$a_{0}=1, a_{n}=a_{n-1}+2a_{n-2}+\ldots+na_{n-n}$
We can see that $a_{n}=\sum_{m=0}^{n}{ma_{n-m}}$.
Then $G(z)=1+\sum_{n=1}^\infty (\sum_{m=0}^n{ma_{n-m}) \cdot z^n = 1+\sum_{n=0}^\infty(\sum_{m=0}^n ma_{n-m}) \cdot z^n}$. As we know that if we have $c_n=\sum_{m=0}^n ma_{n-m}$, then $c_n$ is generated by the $G(z)H(z)$, where $G(z)$ generates $b_n=n$ and $H(z)$ generates $a_{n}$. So, let's denote $H(z)$ as a generating function of $a_n$.
We can evaluate $G(z)=\frac{z}{(1-z)^2}$, then $H(z)=H(z)\left(\frac{z}{(1-z)^2}\right)+1$, so we establish that $$H(z)=\frac{z^2+1}{z^2+z+1}.$$
But on the other hand, if we calculate the first $a_n$ numbers, then we can assume that the sequence consists of the Fibonacci numbers with even index(apart from the $a_{0}=1$).
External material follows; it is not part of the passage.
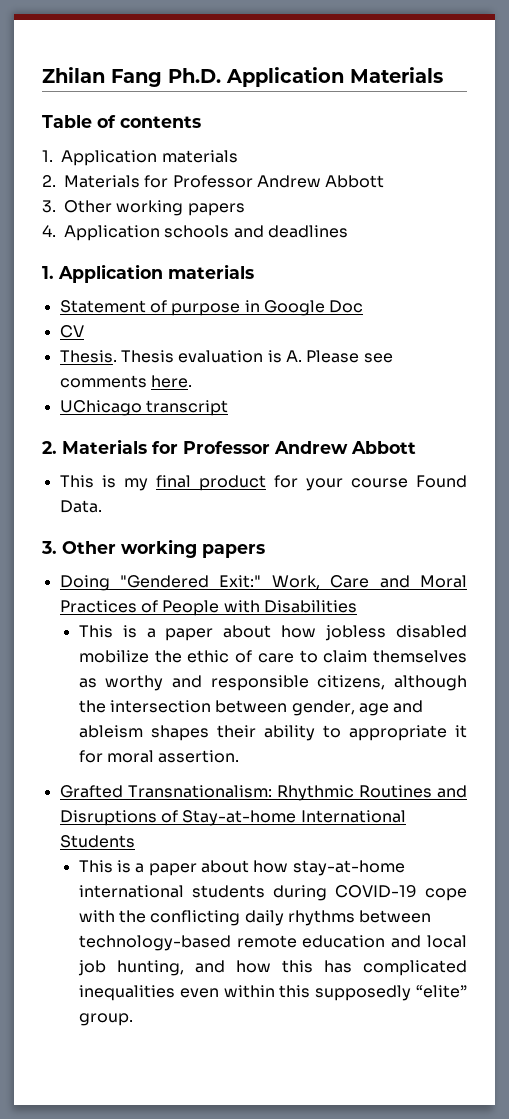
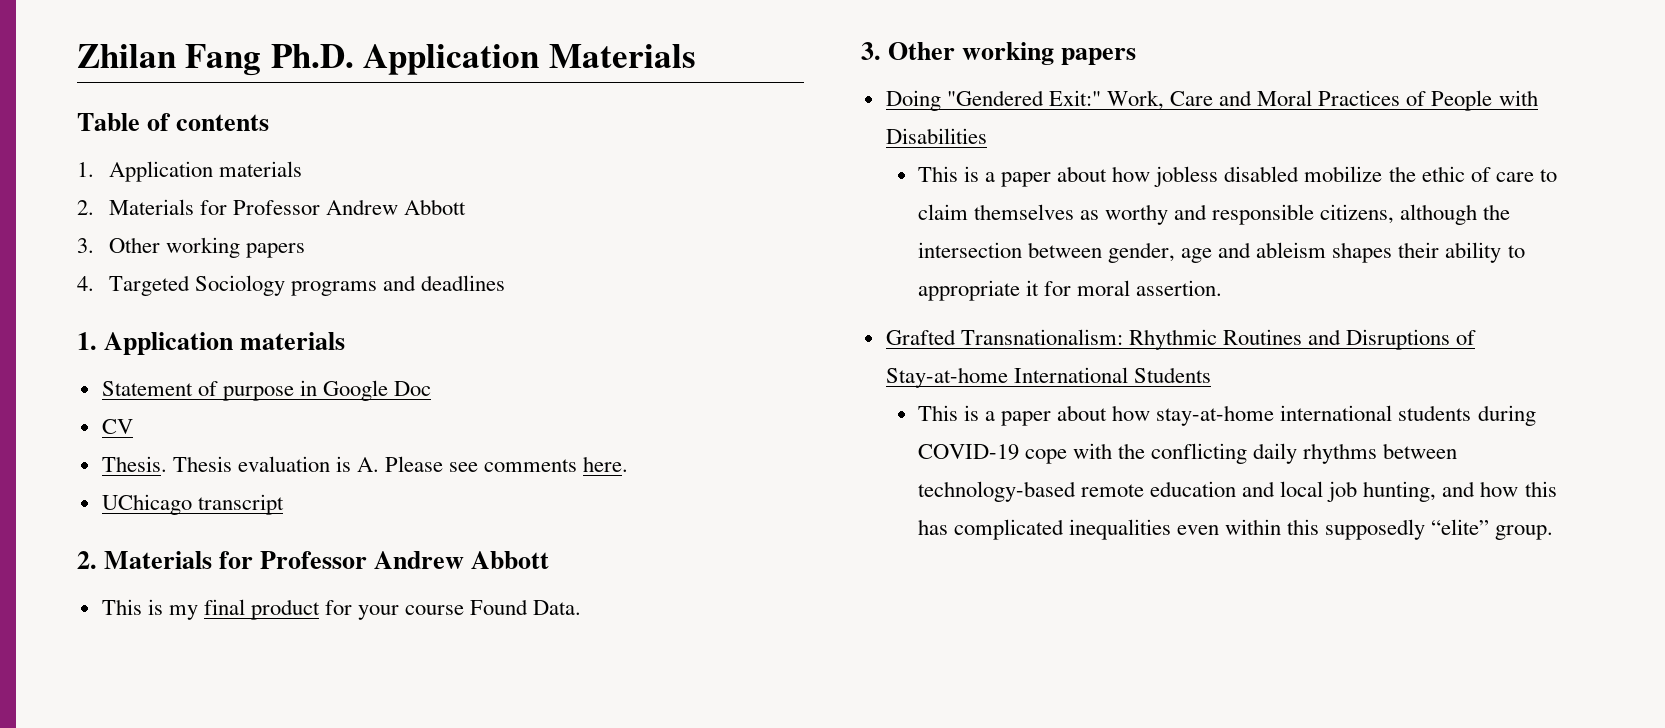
[64,225,230,241] Application schools -> [109,275,378,296] Targeted Sociology programs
So it's reasonable to suggest that $G(z)=\frac{1}{2}(\frac{z}{1-z-z^{2}}-\frac{z}{1+z-z^2})+1$. Actually, this doesn't correspond to the generating function, which was evaluated by the different approach.
Could somebody tell me, what's wrong with the first attempt? Would be greatful to recieve any piece of advice.
There are a couple of reasons for the mismatch. First, you solved the equation
$$H(z)=H(z)\left(\frac{z}{(1-z)^2}\right)+1\tag{1}$$
incorrectly for $H(z)$: $(1)$ yields
$$H(z)\left(1-\frac{z}{(1-z)^2}\right)=1\;,$$
so
$$\begin{align*} H(z)&=\frac{1}{1-\frac{z}{(1-z)^2}}\\\\ &=\frac{(1-z)^2}{(1-z)^2-z}\\\\ &=1+\frac{z}{1-3x-z^2}\;. \end{align*}$$
Secondly,
$$\frac12\left(\frac{z}{1-z-z^2}-\frac{z}{1+z-z^2}\right)=\sum_{n\ge 0}F_{2n}z^{2n}\;,$$
and you want
$$1+\sum_{n\ge 0}F_{2n}z^n\;.$$